Anis, used to her Moon-Eater’s Mistress’s ways, drifts over to take Amaranth’s hand. “We can still make everything on time if we decline the rest of the meetings and I paint you while you talk to Garnet and the Vertex Seal.”
Amaranth nods, though Sidoné frowns. “I want my audience,” the small king demands.
“You’ll get it. Come with—”
A commotion just outside the Moon-Eater’s Temple has both Anis and Sidoné tense, but Amaranth shoves them aside and marches out.
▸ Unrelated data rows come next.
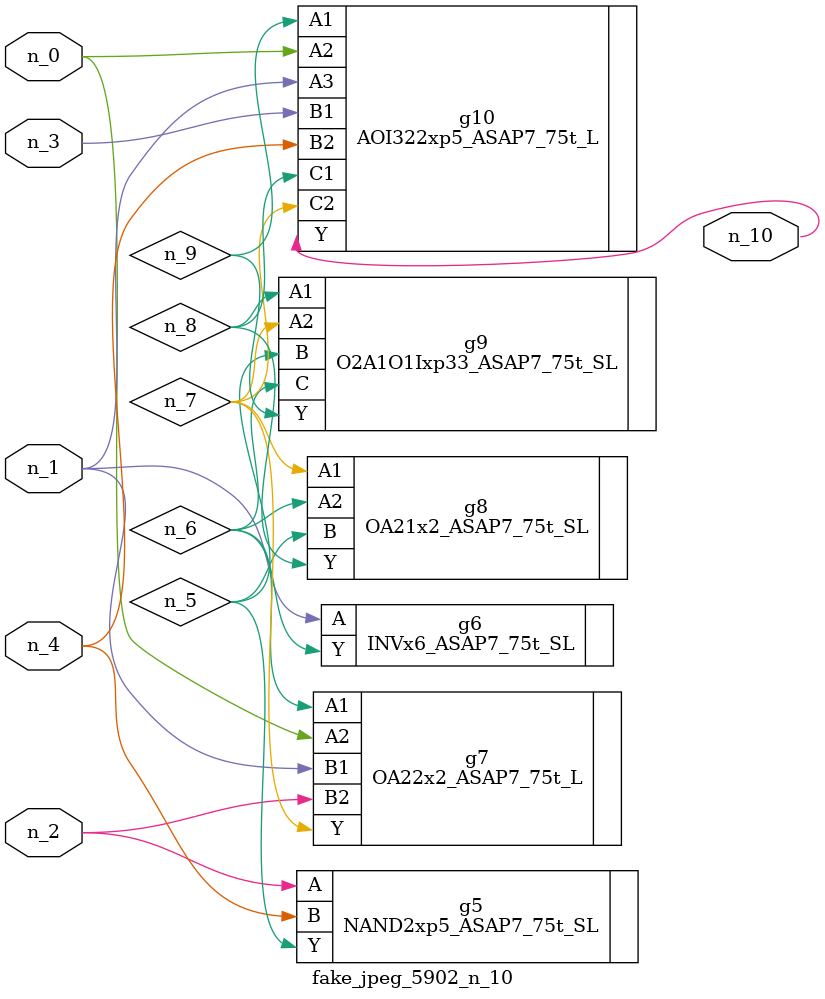
<source format=v>
module fake_jpeg_5902_n_10 (n_3, n_2, n_1, n_0, n_4, n_10);

input n_3;
input n_2;
input n_1;
input n_0;
input n_4;

output n_10;

wire n_8;
wire n_9;
wire n_6;
wire n_5;
wire n_7;

NAND2xp5_ASAP7_75t_SL g5 ( 
.A(n_2),
.B(n_4),
.Y(n_5)
);

INVx6_ASAP7_75t_SL g6 ( 
.A(n_1),
.Y(n_6)
);

OA22x2_ASAP7_75t_L g7 ( 
.A1(n_6),
.A2(n_0),
.B1(n_1),
.B2(n_2),
.Y(n_7)
);

OA21x2_ASAP7_75t_SL g8 ( 
.A1(n_7),
.A2(n_6),
.B(n_5),
.Y(n_8)
);

O2A1O1Ixp33_ASAP7_75t_SL g9 ( 
.A1(n_8),
.A2(n_7),
.B(n_5),
.C(n_6),
.Y(n_9)
);

AOI322xp5_ASAP7_75t_L g10 ( 
.A1(n_9),
.A2(n_0),
.A3(n_1),
.B1(n_3),
.B2(n_4),
.C1(n_8),
.C2(n_7),
.Y(n_10)
);


endmodule
</source>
Too much has threatened her and her worldview this summer. “What?” she snaps even as she winces away from the cutting sunlight.
Two Seal guards and one Moon-Eater priest are blocking someone.
The fourth person is a thin, conniving, but patient mirané prince named Hehet méra Davith.
He’s the head of the opposition faction of mirané princes.
And he’s never bothered to confront Amaranth about anything, much preferring to work through secondary or even tertiary sources, or if made to speak directly to power, he goes to Garnet or Beremé.
That he is here, when so much has gone so wrong, gives Amaranth a sick feeling. She doesn’t have time.
But Hehet catches her eye and smiles as if there’s no care in the world. He’s forty-something, carrying his age handsomely. There is a strange eagerness to him that she’s never seen before: Normally Hehet hides himself, plays neutral better than anyone.
With a flick of a delicately boned wrist, he holds out a very old-looking scroll. Slowly his smile turns catlike and dangerous. “Your Glory. I know what’s happened to the Vertex Seal.”